しかし、どんな質問でもリードやスーパーバイザーがすぐに親切に答えてくれるので助かっています。

Q12. 英語はどのように学習されましたか?もしくは今も学習している場合はどのようにしていますか?

Netflixで同じドラマを5周くらいしていました。

リスニング力が鍛えられますし、会話内でのフレーズをそのまま実生活で使えます。

学校に通っていた時は毎週放課後にクラスメイトとボードゲームやTRPGをしていたのも効果的でした。

ルールブックを英語で読んで、英語で他の人に説明しますし、ゲーム中はある程度決まったフレーズしか使わないので、比較的簡単な会話で親睦を深めることができます。

一方で、仕事を始めてから急激に英語を使う機会が減ったのでmeetupなどに参加して英語環境を作らなければなと少し焦っています。

Lost Boysの卒業セレモニーでの記念写真

Q13. CG業界に限らず、海外で働きたい日本人に必要なことはなんでしょう?

自分を売り込む力だと思います。

ジョブフェアなどに行くと英語が母国語でない南米や中国の方たちが積極的にリクルーターとコミュニケーションを取る傍ら、日本人は名前だけ記入して退散、という光景をよく見ます。

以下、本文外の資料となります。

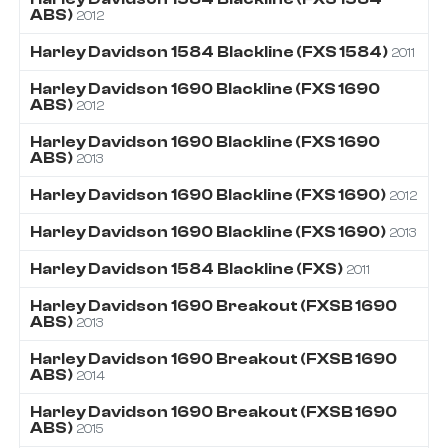
ABS)
2012
Harley Davidson
1584
Blackline (FXS 1584)
2011
Harley Davidson
1690
Blackline (FXS 1690
ABS)
2012
Harley Davidson
1690
Blackline (FXS 1690
ABS)
2013
Harley Davidson
1690
Blackline (FXS 1690)
2012
Harley Davidson
1690
Blackline (FXS 1690)
2013
Harley Davidson
1584
Blackline (FXS)
2011
Harley Davidson
1690
Breakout (FXSB 1690
ABS)
2013
Harley Davidson
1690
Breakout (FXSB 1690
ABS)
2014
Harley Davidson
1690
Breakout (FXSB 1690
ABS)
2015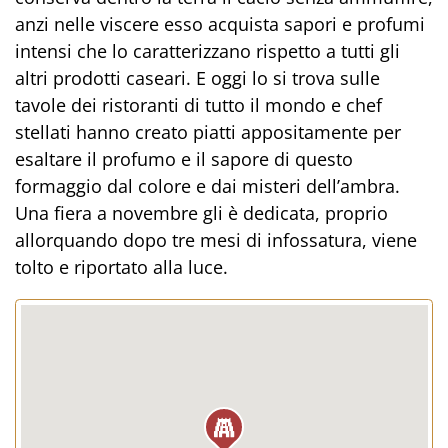
anzi nelle viscere esso acquista sapori e profumi
intensi che lo caratterizzano rispetto a tutti gli
altri prodotti caseari. E oggi lo si trova sulle
tavole dei ristoranti di tutto il mondo e chef
stellati hanno creato piatti appositamente per
esaltare il profumo e il sapore di questo
formaggio dal colore e dai misteri dell’ambra.
Una fiera a novembre gli è dedicata, proprio
allorquando dopo tre mesi di infossatura, viene
tolto e riportato alla luce.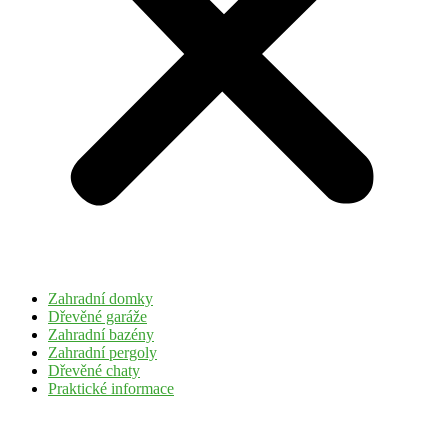
Zahradní domky
Dřevěné garáže
Zahradní bazény
Zahradní pergoly
Dřevěné chaty
Praktické informace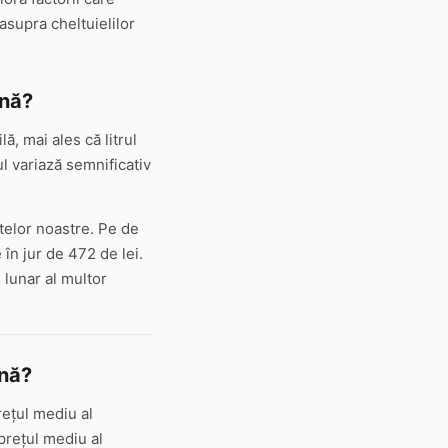
asupra cheltuielilor
ină?
ă, mai ales că litrul
l variază semnificativ
atelor noastre. Pe de
 în jur de 472 de lei.
 lunar al multor
ină?
rețul mediu al
prețul mediu al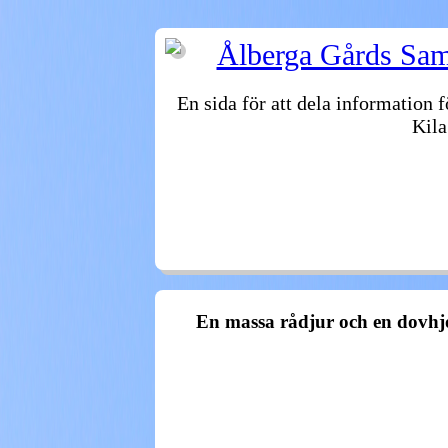
Ålberga Gårds Samf
En sida för att dela information 
Kila
VÄLKOMMEN
FASTIGHETER
STYRE
ÅTELKAMERAN
ARKIV
En massa rådjur och en dovhj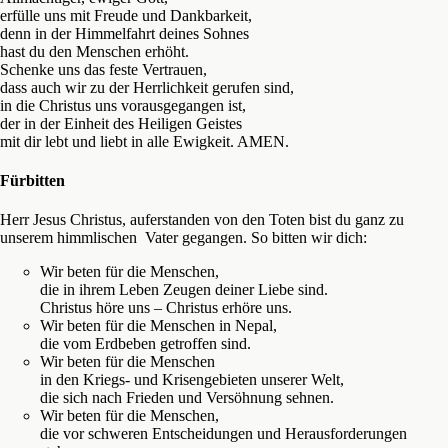
erfülle uns mit Freude und Dankbarkeit,
denn in der Himmelfahrt deines Sohnes
hast du den Menschen erhöht.
Schenke uns das feste Vertrauen,
dass auch wir zu der Herrlichkeit gerufen sind,
in die Christus uns vorausgegangen ist,
der in der Einheit des Heiligen Geistes
mit dir lebt und liebt in alle Ewigkeit. AMEN.
Fürbitten
Herr Jesus Christus, auferstanden von den Toten bist du ganz zu
unserem himmlischen Vater gegangen. So bitten wir dich:
Wir beten für die Menschen,
die in ihrem Leben Zeugen deiner Liebe sind.
Christus höre uns – Christus erhöre uns.
Wir beten für die Menschen in Nepal,
die vom Erdbeben getroffen sind.
Wir beten für die Menschen
in den Kriegs- und Krisengebieten unserer Welt,
die sich nach Frieden und Versöhnung sehnen.
Wir beten für die Menschen,
die vor schweren Entscheidungen und Herausforderungen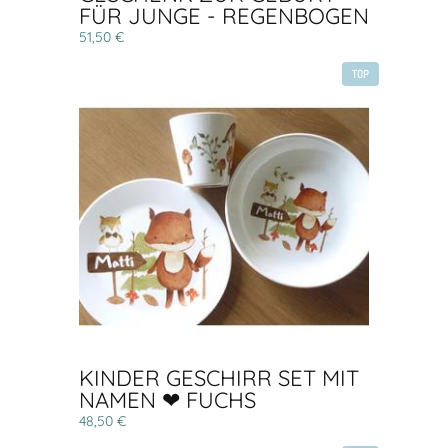
FÜR JUNGE - REGENBOGEN
51,50 €
TOP
KINDER GESCHIRR SET MIT
NAMEN ❤ FUCHS
48,50 €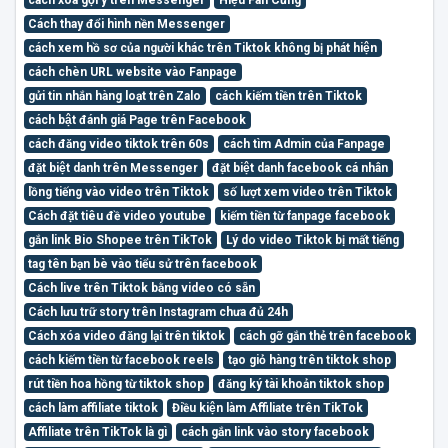
Cách thay đổi hình nền Messenger
cách xem hồ sơ của người khác trên Tiktok không bị phát hiện
cách chèn URL website vào Fanpage
gửi tin nhắn hàng loạt trên Zalo
cách kiếm tiền trên Tiktok
cách bật đánh giá Page trên Facebook
cách đăng video tiktok trên 60s
cách tìm Admin của Fanpage
đặt biệt danh trên Messenger
đặt biệt danh facebook cá nhân
lồng tiếng vào video trên Tiktok
số lượt xem video trên Tiktok
Cách đặt tiêu đề video youtube
kiếm tiền từ fanpage facebook
gắn link Bio Shopee trên TikTok
Lý do video Tiktok bị mất tiếng
tag tên bạn bè vào tiểu sử trên facebook
Cách live trên Tiktok bằng video có sẵn
Cách lưu trữ story trên Instagram chưa đủ 24h
Cách xóa video đăng lại trên tiktok
cách gỡ gắn thẻ trên facebook
cách kiếm tiền từ facebook reels
tạo giỏ hàng trên tiktok shop
rút tiền hoa hồng từ tiktok shop
đăng ký tài khoản tiktok shop
cách làm affiliate tiktok
Điều kiện làm Affiliate trên TikTok
Affiliate trên TikTok là gì
cách gắn link vào story facebook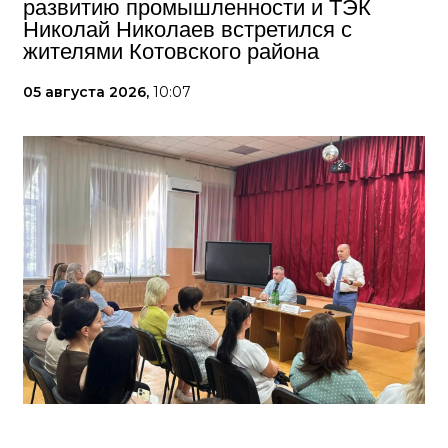
развитию промышленности и ТЭК
Николай Николаев встретился с
жителями Котовского района
05 августа 2026,
10:07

Q14. これから海外に挑戦して、将来は海外のスタジオで働きたい学生や社会人の方にアドバイスをお願いします!

意欲さえあれば挑戦するのに早すぎることも遅すぎる事もないですし、日本人の作品はどれも非常にレベルが高いので、自信を持って飛び込んでもらえればと思います!

Q15. 最後にこの記事を読んだ人が安部井さんにコンタクトを取りたい場合はどうすればいいですか?

お気軽にご連絡下さい!

Twitter: https://twitter.com/ena_l20
LinkedIn : https://www.linkedin.com/in/enaabei

いががでしたでしょうか。

安部井さんが、語学留学からスタートし、そしてLost Boysへの留学、最終的に憧れのスタジオの1つであるImage Engneへ就職を決めるまでの過程を振り返っていただくインタビューでした。

インタビューの内容で特に印象的だったのは、就活の前からLinkedinを積極的に活用していること、そして、ご自身で受かった要因をしっかりと分析できており、分析内容はこれから現地で留学、そして就職活動する方にとって、とても貴重なアドバイスになるでしょう。

さらに、最後に日本人に足りない点として「自分を売り込む力」を挙げられています。まさにこの点は、CG業界にかぎらずですが、海外で働きたい日本人にとっても本当に必要な力だと私達も感じています。スキルレベルには差がないのに、日本人ではなく海外の人が採用されているケースのほとんどは、この売り込む力に左右されるので、海外就職を目指す皆さんは、売り込む力もプラスアルファで磨いておくと就職にグッと近づくでしょう。